The BIS said the intention of the hub, which will be based in the Swiss city of Basel, Hong Kong and Singapore, is to improve the functioning of the global financial system, and to identify and develop insights into trends in technology affecting central banking.
Facebook’s plan to expand into payments and launch its own Libra cryptocurrency were not mentioned in the BIS statement, but the social media giant’s move has helped crystallize opinion among central bankers on the urgency of coordinating regulatory responses to financial technology trends.
“The IT revolution knows no borders and therefore has repercussions in multiple locations simultaneously,” BIS chairman Jens Weidmann said in a statement following the decision to create the hub at a BIS board meeting.
The hub is to focus on helping central banks to “identify relevant trends in technology, supporting these developments where this is consistent with their mandate, and keeping abreast of regulatory requirements with the objective of safeguarding financial stability,” he added.
Basel-based BIS, a central bank umbrella group, has already called on politicians to closely scrutinize Big Tech’s incursion into finance, a move that raises questions about data privacy, competition, markets and banking.

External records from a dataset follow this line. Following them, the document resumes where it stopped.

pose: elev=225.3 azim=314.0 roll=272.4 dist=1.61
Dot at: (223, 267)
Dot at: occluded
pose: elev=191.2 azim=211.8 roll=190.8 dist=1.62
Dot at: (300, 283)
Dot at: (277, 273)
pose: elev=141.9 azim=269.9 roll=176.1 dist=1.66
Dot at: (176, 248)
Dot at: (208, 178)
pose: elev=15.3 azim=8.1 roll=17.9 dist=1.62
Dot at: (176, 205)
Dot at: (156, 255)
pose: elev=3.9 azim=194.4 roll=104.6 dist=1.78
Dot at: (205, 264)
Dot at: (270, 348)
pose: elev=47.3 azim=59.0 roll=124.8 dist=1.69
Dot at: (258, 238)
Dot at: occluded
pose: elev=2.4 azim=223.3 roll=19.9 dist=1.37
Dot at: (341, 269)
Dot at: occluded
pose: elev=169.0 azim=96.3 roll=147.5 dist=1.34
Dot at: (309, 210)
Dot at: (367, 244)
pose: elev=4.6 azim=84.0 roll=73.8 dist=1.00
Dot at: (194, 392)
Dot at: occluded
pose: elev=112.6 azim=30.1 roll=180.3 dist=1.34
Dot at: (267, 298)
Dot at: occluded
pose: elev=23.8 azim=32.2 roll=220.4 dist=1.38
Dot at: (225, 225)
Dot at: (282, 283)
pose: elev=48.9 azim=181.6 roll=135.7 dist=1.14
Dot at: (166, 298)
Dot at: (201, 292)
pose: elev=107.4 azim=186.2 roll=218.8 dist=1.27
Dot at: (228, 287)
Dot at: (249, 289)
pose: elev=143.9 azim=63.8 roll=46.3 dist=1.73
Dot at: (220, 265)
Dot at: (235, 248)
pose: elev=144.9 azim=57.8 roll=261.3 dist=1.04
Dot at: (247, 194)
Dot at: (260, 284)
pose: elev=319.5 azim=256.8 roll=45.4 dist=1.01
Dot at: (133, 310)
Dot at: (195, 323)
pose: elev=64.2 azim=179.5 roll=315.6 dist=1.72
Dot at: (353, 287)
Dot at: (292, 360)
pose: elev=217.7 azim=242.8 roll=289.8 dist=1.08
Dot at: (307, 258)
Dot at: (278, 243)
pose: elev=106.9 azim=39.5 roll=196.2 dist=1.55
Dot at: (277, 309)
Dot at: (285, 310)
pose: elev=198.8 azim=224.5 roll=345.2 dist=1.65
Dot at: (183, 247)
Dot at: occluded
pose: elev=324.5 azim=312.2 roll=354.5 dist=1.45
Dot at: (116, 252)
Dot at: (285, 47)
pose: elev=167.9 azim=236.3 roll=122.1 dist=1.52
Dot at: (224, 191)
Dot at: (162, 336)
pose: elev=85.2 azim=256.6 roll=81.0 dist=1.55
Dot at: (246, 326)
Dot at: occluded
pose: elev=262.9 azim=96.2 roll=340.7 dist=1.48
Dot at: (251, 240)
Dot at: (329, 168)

Details about the hub were limited and the BIS said it was not able to provide details on investment or staffing levels.
FINTECH SCRUTINY
The Swiss National Bank (SNB), the Hong Kong Monetary Authority and the Monetary Authority of Singapore have all signed up to support the initiative.
SNB Chairman Thomas Jordan said the central bank would step up its efforts in scrutinizing new financial technology.
“The SNB is already keeping very close track of technological innovations in the financial area, and works actively within the central banking community in identifying and assessing relevant developments at an early stage,” Jordan said.
Foreign exchange interventions and macroprudential policy are tools available to emerging-market central banks for coping with hot money flowing through their economies, the BIS said.
Emerging markets are frequently buffeted by inflows and outflows of foreign capital, which can affect exports and asset prices, and feed through to inflation.
That makes them susceptible to shocks if those flows suddenly change.
HIGHER RATES?
“In some places, the debt is already approaching a level where yellow lights are blinking, though not red yet,” BIS general manager Agustin Carstens said in an interview accompanying the institution’s annual economic report.
The BIS has long called for higher interest rates to prevent asset-price bubbles, yet in the publication suggested central banks think about using macroprudential tools to address financial system imbalances.
“The experience of the past two decades indicates that macroprudential measures do help improve the trade-offs monetary policy faces, including those in connection with capital flow and associated exchange rate fluctuations,” the BIS said.